The corporate media has accepted this characterization and has depicted Harris as a “progressive prosecutor” in a desperate attempt to strengthen her appeal. Hitherto, the electorate have responded with disinterest, a disinterest that mirrors my own: she intrigues me only as one of the few former Democratic Party presidential candidates whom I did not question on the subject of Assange. There has never been any doubt in my mind that she would call for his prosecution, nor should there be after she told Bash that “theoretically, of course” the Russian government could somehow “cost” her the White House. “We have what happened in 2016,” she said, “which is foreign interference,” presumably referring to WikiLeaks’s devastating exposure of the Party’s systemic corruption. “We have a president who is trying to convince the American people not to believe in the integrity of our election system and compromise their belief that their vote might actually count.” Amusingly, she fails to observe her own contradiction, one that is becoming increasingly common in neoliberal circles as their prospects in the general election diminish.

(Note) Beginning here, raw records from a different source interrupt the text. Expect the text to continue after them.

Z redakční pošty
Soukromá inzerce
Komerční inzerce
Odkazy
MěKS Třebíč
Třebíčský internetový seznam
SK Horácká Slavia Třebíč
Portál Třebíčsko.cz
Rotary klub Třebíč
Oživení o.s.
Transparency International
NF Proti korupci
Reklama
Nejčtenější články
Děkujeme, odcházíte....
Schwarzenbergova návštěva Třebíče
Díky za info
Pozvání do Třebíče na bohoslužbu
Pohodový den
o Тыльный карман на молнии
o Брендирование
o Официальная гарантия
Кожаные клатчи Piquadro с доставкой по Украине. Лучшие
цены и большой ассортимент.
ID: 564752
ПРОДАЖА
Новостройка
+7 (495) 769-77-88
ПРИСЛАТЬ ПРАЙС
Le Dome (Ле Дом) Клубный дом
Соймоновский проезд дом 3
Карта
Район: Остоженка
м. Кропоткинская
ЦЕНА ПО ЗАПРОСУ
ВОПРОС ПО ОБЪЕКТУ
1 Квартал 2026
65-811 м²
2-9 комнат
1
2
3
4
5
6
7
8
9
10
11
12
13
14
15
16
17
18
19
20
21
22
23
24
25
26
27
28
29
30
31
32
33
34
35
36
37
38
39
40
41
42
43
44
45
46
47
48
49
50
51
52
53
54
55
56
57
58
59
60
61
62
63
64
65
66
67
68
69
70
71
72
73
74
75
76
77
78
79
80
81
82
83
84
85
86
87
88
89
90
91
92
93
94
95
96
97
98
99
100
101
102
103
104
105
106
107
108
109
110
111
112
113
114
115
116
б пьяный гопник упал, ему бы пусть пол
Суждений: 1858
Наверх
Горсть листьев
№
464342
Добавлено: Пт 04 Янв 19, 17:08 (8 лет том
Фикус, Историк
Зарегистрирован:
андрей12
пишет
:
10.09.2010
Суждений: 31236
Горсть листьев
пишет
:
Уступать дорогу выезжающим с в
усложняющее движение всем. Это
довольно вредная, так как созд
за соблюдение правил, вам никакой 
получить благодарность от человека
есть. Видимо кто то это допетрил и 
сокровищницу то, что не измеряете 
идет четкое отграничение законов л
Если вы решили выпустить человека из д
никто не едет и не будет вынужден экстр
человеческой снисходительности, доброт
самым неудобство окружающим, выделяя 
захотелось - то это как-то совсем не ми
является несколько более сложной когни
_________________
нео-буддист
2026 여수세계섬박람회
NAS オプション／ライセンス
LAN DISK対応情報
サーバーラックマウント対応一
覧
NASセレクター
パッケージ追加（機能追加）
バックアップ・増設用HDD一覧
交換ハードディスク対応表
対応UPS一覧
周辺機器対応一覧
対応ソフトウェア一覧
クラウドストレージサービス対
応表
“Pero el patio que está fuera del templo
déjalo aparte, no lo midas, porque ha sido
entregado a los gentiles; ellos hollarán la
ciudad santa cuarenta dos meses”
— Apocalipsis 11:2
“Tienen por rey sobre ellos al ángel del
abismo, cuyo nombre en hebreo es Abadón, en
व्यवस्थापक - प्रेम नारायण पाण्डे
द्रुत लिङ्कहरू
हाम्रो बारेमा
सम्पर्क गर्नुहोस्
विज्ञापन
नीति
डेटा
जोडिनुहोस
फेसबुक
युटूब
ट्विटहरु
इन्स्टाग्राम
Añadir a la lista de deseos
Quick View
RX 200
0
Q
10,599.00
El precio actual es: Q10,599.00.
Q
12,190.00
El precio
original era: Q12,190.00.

With my infamous Assange question having been effectively answered in this interview, I suppose there is no more reason for me to take even the vaguest interest in Harris. She said everything she needed to say, about herself and about her hopeless ideology, in a forgettable interview with a forgettable pseudo-journalist in the last stages of a forgettable presidential campaign. It is difficult, but certainly not impossible, to imagine the electorate watching that interview and believing they have listened to a worthwhile vice-presidential nominee, but if their disinterest hasn’t vanquished her candidacy yet, then perhaps not even an election will.